L’histoire nous prouve que les pays qui s’avèrent Friendly sont les pays qui sont organisés politiquement dans une logique démocratique. La démocratie a cette particularité de fonctionner avec des contre-pouvoirs qui imposent des normes sociales et environnementales. Les conditions de la concurrence sont par conséquent loyales. Encore faut-il que les entreprises ne s’y opposent pas. Ça va être compliqué parce que beaucoup d’entreprises n’éprouvent aucune gêne à travailler avec des régimes autoritaires.

C’est très sûrement au Medef de montrer le chemin. On peut imaginer des organisations patronales qui prônent une mondialisation non pas heureuse (ça a été un échec) mais une mondialisation intelligente qui oblige les pays autoritaires à regagner la confiance des régions capitalistes s’ils veulent retrouver un volant d’affaires. Donc introduire un peu de démocratie dans leur gestion politique.

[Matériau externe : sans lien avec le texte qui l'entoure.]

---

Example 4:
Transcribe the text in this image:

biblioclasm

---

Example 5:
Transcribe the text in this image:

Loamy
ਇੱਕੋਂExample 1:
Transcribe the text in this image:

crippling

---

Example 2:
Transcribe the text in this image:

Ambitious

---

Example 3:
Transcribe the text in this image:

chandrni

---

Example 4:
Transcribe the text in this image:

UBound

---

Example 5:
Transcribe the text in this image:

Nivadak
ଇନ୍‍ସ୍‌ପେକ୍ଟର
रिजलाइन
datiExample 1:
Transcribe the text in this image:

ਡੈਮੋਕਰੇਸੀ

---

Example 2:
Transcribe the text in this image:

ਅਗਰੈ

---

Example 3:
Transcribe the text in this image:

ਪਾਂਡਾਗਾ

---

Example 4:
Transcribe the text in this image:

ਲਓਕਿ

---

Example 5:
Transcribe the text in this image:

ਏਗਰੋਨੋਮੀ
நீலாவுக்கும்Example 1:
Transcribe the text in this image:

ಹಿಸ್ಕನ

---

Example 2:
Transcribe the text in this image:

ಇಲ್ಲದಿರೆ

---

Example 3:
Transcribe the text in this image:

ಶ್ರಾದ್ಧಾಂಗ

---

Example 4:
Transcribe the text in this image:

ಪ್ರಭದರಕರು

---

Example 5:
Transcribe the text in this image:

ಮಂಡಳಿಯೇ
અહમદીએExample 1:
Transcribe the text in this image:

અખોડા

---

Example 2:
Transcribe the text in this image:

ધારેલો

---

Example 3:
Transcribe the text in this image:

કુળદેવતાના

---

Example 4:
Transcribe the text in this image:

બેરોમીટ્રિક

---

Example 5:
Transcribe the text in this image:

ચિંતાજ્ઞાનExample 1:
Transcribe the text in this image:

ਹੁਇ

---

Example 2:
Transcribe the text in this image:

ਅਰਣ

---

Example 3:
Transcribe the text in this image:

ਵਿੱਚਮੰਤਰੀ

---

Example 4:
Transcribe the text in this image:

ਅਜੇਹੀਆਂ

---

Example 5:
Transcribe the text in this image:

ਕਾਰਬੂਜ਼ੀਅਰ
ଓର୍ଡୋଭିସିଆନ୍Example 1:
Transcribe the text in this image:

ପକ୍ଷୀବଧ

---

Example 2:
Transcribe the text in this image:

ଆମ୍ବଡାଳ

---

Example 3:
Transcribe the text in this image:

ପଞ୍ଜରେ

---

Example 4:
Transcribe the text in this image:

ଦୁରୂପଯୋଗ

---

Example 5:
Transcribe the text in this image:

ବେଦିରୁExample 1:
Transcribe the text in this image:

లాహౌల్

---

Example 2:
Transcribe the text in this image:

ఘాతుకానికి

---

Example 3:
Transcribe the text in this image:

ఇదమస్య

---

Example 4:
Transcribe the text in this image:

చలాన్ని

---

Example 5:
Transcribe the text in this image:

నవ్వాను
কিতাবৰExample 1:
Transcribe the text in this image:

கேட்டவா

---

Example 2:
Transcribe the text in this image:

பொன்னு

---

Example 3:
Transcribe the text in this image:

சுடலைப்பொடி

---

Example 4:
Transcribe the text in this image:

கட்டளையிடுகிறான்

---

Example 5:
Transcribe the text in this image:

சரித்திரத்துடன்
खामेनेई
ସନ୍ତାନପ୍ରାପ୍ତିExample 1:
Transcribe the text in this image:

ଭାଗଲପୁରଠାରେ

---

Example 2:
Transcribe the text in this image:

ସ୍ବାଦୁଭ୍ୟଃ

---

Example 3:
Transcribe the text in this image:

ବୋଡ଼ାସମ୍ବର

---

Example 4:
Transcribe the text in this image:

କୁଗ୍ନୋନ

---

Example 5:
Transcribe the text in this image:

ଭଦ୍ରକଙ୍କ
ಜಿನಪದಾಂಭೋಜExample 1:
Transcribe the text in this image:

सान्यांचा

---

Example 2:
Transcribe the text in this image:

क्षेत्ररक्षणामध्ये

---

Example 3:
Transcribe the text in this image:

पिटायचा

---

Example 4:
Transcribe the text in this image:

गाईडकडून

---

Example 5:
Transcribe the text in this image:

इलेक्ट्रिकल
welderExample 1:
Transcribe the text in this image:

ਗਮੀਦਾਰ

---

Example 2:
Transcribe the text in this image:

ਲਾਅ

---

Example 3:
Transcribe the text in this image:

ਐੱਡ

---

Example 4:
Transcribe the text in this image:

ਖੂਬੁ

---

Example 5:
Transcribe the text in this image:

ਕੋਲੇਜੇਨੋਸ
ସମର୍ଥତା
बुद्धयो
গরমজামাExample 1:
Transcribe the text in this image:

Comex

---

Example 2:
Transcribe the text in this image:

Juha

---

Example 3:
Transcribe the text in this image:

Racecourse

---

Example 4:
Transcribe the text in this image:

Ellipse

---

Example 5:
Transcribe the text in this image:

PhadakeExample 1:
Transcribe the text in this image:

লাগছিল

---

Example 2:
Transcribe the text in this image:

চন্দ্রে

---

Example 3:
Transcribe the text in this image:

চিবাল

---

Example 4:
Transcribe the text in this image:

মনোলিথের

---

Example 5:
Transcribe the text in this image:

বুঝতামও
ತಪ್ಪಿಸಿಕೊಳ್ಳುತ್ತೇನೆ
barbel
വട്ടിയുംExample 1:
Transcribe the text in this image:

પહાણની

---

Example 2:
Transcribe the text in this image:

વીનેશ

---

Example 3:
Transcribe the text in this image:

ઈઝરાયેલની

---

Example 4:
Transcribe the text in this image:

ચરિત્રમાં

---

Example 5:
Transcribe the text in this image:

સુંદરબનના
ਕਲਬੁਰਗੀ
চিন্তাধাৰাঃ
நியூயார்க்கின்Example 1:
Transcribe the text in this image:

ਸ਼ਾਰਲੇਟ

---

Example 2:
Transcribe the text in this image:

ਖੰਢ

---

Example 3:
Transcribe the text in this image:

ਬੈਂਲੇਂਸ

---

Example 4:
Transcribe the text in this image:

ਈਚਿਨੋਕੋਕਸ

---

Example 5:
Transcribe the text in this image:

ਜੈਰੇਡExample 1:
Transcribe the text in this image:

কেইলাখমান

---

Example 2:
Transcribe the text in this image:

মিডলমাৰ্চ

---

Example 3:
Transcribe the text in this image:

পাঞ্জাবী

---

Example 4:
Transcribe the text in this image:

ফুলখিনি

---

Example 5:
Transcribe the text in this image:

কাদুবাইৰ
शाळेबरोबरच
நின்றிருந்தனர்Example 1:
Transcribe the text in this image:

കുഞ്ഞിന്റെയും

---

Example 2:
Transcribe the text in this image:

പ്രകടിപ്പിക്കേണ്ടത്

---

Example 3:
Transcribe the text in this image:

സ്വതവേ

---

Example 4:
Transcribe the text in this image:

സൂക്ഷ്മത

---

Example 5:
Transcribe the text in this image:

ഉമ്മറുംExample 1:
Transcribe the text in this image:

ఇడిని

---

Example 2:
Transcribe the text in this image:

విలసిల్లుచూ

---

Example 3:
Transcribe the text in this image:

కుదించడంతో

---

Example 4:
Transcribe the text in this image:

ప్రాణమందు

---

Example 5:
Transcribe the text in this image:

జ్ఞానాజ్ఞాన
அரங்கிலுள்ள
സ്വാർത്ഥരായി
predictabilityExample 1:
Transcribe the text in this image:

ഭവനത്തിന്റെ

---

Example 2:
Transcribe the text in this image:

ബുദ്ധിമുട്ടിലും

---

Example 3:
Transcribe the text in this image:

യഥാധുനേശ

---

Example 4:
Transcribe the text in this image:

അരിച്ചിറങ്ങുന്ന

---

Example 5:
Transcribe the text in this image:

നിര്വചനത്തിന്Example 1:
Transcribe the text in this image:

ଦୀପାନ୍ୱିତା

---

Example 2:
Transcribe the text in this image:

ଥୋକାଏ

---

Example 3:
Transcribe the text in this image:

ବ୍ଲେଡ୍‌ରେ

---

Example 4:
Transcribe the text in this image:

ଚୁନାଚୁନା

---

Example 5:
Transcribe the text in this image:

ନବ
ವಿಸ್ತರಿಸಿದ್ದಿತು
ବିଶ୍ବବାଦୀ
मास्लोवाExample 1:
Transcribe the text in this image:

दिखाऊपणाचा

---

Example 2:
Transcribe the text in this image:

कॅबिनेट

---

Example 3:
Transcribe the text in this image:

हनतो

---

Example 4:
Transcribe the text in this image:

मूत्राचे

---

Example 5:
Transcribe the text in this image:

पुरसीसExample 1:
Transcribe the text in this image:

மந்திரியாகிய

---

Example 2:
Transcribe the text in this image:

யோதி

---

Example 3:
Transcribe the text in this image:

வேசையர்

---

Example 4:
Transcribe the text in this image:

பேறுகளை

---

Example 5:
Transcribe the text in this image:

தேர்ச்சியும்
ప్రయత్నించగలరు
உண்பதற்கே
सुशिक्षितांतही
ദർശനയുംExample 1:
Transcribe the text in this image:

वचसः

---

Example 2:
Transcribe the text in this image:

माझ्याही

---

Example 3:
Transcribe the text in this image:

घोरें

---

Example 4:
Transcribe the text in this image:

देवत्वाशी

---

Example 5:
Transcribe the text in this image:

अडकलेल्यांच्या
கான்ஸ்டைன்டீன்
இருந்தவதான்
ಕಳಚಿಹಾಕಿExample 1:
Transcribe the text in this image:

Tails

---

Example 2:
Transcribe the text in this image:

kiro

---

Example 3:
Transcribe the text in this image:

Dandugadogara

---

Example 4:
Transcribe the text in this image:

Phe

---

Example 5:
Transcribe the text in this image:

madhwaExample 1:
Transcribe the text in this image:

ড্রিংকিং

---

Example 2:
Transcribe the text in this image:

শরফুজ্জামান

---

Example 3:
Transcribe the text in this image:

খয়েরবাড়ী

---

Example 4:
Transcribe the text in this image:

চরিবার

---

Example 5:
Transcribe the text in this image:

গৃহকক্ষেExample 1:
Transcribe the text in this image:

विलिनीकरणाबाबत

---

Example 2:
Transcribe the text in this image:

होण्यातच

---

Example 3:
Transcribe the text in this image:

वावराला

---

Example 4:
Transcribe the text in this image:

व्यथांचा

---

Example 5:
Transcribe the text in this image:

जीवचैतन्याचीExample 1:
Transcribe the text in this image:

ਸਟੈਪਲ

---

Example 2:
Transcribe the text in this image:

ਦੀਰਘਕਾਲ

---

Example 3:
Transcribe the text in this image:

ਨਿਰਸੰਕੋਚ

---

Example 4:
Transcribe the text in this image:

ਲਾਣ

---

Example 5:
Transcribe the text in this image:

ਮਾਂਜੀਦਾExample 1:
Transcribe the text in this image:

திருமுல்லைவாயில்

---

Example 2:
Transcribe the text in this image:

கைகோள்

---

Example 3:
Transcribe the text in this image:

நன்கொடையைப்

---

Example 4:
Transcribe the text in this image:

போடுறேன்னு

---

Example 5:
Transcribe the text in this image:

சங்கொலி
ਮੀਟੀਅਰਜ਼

3e chantier : il porte sur la rénovation de l’image des chefs d’entreprise qui reste mauvaise. Les Français aiment leurs entreprises  mais sont beaucoup plus réservés sur les chefs d’entreprise. Ils n’ont majoritairement pas confiance dans les chefs d’entreprise parce que ce sont eux qui fabriquent les règlementations, et qu’ils sont trop souvent obsédés par leur situation financière, même quand elle est bonne. Les Français sont réservés parce que les chefs d’entreprise ne donnent pas assez souvent l’exemple et ne sont pas d’une transparence parfaite, c’est le moins qu’on puisse dire.